It would be ridiculously easy to just make fun of The Smurfs as a silly movie about annoying little blue creatures who find themselves in Manhattan and have all kinds of goofy fish-out-of-water adventures, but thankfully the filmmakers are very self-aware. Their decision to actually poke fun of the Smurfs’ more exasperating characteristics help turn The Smurfs into a (dare I say) entertaining little bit of fun.

When a gaggle of Smurfs ride an Enchanted-style vortex to escape the clutches of Gargamel (Hank Azaria), they land in Central Park, where cosmetics marketing guru Patrick Winslow (Neil Patrick Harris) is getting ready to launch a new ad campaign. Of course Clumsy Smurf (voiced by Anton Yelchin) stumbles into one of Patrick’s boxes of stuff and gets accidentally taken back to the human’s apartment.

The other Smurfs, including Papa (Jonathan Winters), Smurfette (Katy Perry), and Grouchy (George Lopez), track down Clumsy and are then discovered by Patrick and his pregnant wife Grace (Jayma Mays). The couple is, at first, taken aback by the presence of the three-apple-high creatures, but the little blue things are just so cute and lovable that Patrick and Grace can’t help but be amused.

Gargamel, meanwhile, has also zipped through the vortex and is wondering the big city streets trying to track down the Smurfs. And since he’s dressed in a black monk’s robe and red suede boots, he fits in with the kooky New York scene perfectly; no one even looks at him twice.

The Smurfs does have the requisite physical humor to keep the younger crowd entertained (Clumsy drinks soap, and hiccups bubbles at one point, and there’s a particularly high-energy sequence at FAO Schwarz), and, yes, there’s plenty of ‘smurf-y’ dialogue (‘smurf-timistic’ and ‘pessismurf-tic’ make their way into the vernacular), but parents will also find plenty to smile about, too.

The grating la-la-la theme song is poked fun of a few times, the fact that Papa has sired 99 boy Smurfs and one Smurfette is looked at with a well-deserved raised eyebrow, and Patrick is quick to point out how ridiculous it is that ‘smurf’ is used as a word for just about everything.
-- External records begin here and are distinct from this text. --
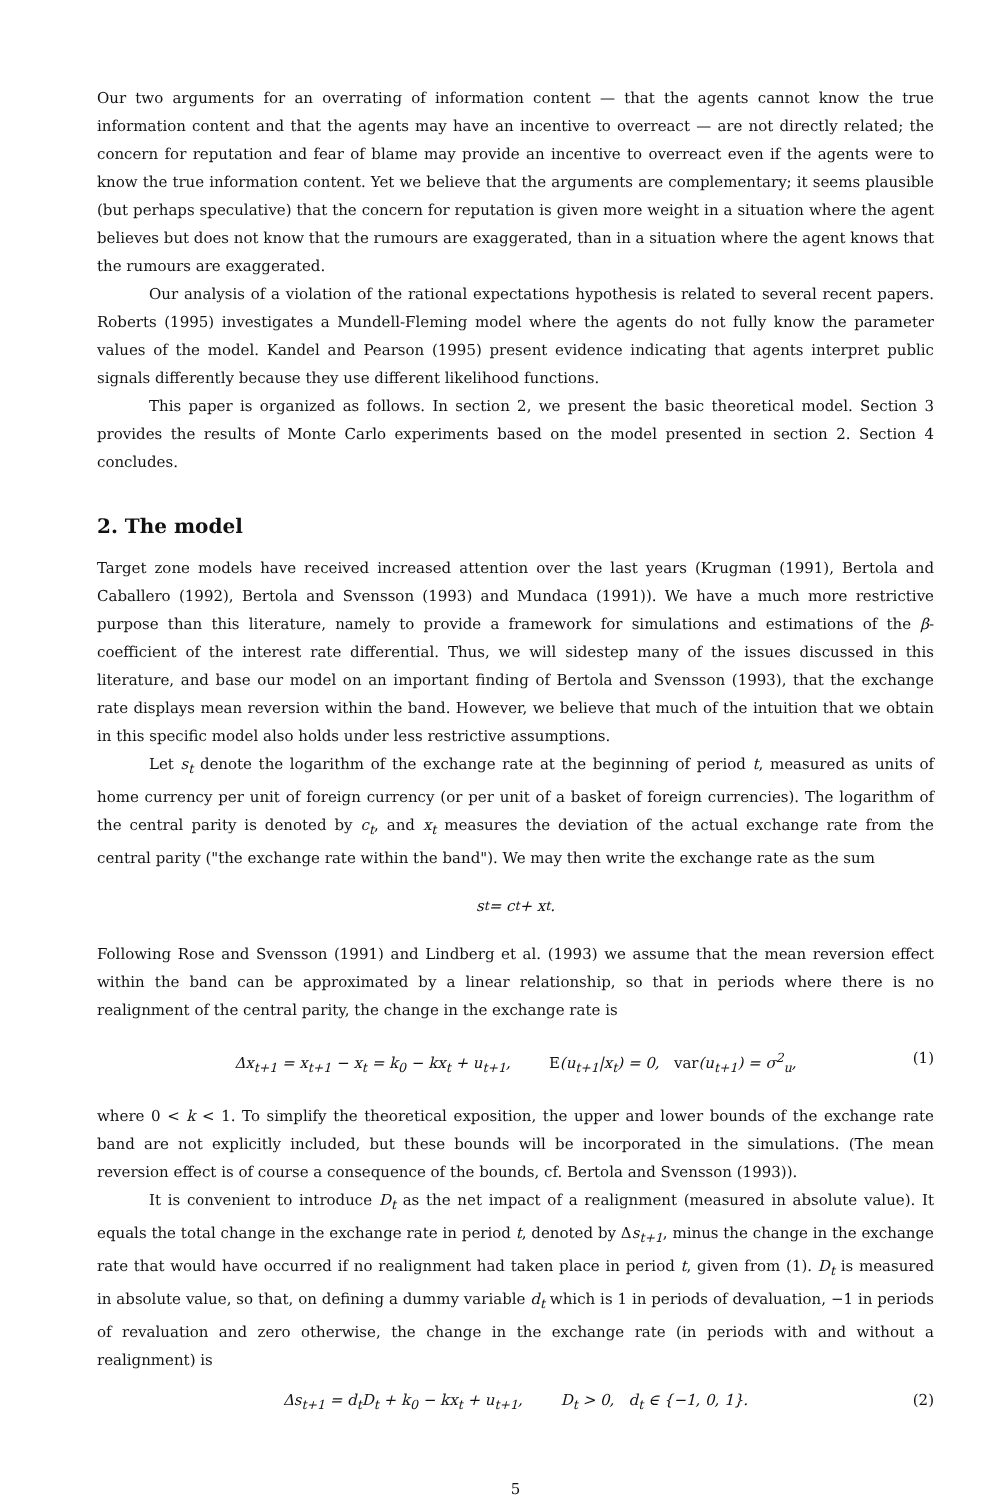Our two arguments for an overrating of information content — that the agents cannot know the true information content and that the agents may have an incentive to overreact — are not directly related; the concern for reputation and fear of blame may provide an incentive to overreact even if the agents were to know the true information content. Yet we believe that the arguments are complementary; it seems plausible (but perhaps speculative) that the concern for reputation is given more weight in a situation where the agent believes but does not know that the rumours are exaggerated, than in a situation where the agent knows that the rumours are exaggerated.
Our analysis of a violation of the rational expectations hypothesis is related to several recent papers. Roberts (1995) investigates a Mundell-Fleming model where the agents do not fully know the parameter values of the model. Kandel and Pearson (1995) present evidence indicating that agents interpret public signals differently because they use different likelihood functions.
This paper is organized as follows. In section 2, we present the basic theoretical model. Section 3 provides the results of Monte Carlo experiments based on the model presented in section 2. Section 4 concludes.
2. The model
Target zone models have received increased attention over the last years (Krugman (1991), Bertola and Caballero (1992), Bertola and Svensson (1993) and Mundaca (1991)). We have a much more restrictive purpose than this literature, namely to provide a framework for simulations and estimations of the β-coefficient of the interest rate differential. Thus, we will sidestep many of the issues discussed in this literature, and base our model on an important finding of Bertola and Svensson (1993), that the exchange rate displays mean reversion within the band. However, we believe that much of the intuition that we obtain in this specific model also holds under less restrictive assumptions.
Let s<sub>t</sub> denote the logarithm of the exchange rate at the beginning of period t, measured as units of home currency per unit of foreign currency (or per unit of a basket of foreign currencies). The logarithm of the central parity is denoted by c<sub>t</sub>, and x<sub>t</sub> measures the deviation of the actual exchange rate from the central parity ("the exchange rate within the band"). We may then write the exchange rate as the sum
s<sub>t</sub> = c<sub>t</sub> + x<sub>t</sub>.
Following Rose and Svensson (1991) and Lindberg et al. (1993) we assume that the mean reversion effect within the band can be approximated by a linear relationship, so that in periods where there is no realignment of the central parity, the change in the exchange rate is
Δx<sub>t+1</sub> = x<sub>t+1</sub> − x<sub>t</sub> = k<sub>0</sub> − kx<sub>t</sub> + u<sub>t+1</sub>, E(u<sub>t+1</sub>|x<sub>t</sub>) = 0, var(u<sub>t+1</sub>) = σ<sup>2</sup><sub>u</sub>, (1)
where 0 < k < 1. To simplify the theoretical exposition, the upper and lower bounds of the exchange rate band are not explicitly included, but these bounds will be incorporated in the simulations. (The mean reversion effect is of course a consequence of the bounds, cf. Bertola and Svensson (1993)).
It is convenient to introduce D<sub>t</sub> as the net impact of a realignment (measured in absolute value). It equals the total change in the exchange rate in period t, denoted by Δs<sub>t+1</sub>, minus the change in the exchange rate that would have occurred if no realignment had taken place in period t, given from (1). D<sub>t</sub> is measured in absolute value, so that, on defining a dummy variable d<sub>t</sub> which is 1 in periods of devaluation, −1 in periods of revaluation and zero otherwise, the change in the exchange rate (in periods with and without a realignment) is
Δs<sub>t+1</sub> = d<sub>t</sub>D<sub>t</sub> + k<sub>0</sub> − kx<sub>t</sub> + u<sub>t+1</sub>, D<sub>t</sub> > 0, d<sub>t</sub> ∈ {−1, 0, 1}. (2)
5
All of it is exactly what everyone over age 12 in the theater is thinking anyway, so for the filmmakers to be smart enough to include it allows the older set to laugh with the festivities instead of at them.

Director Raja Gosnell (Beverly Hills Chihuahua) moves things along at a nice pace and gets fun voice performances from Winters, Perry, Lopez, and Alan Cumming as Gutsy the, um… Scottish Smurf. It’s Neil Patrick Harris, though, who elevates The Smurfs out of insipid Alvin and the Chipmunks territory. His performance is first-rate, solid fun, and his ability to turn even the silliest things into high comedy make the movie more than just watchable.

The bottom line, though, is that this is still a movie about Smurfs; if you smurf them, you’ll smurf The Smurfs. If, though, you find Smurfs to be even the smurfiest bit smurfy, well… go smurf something else.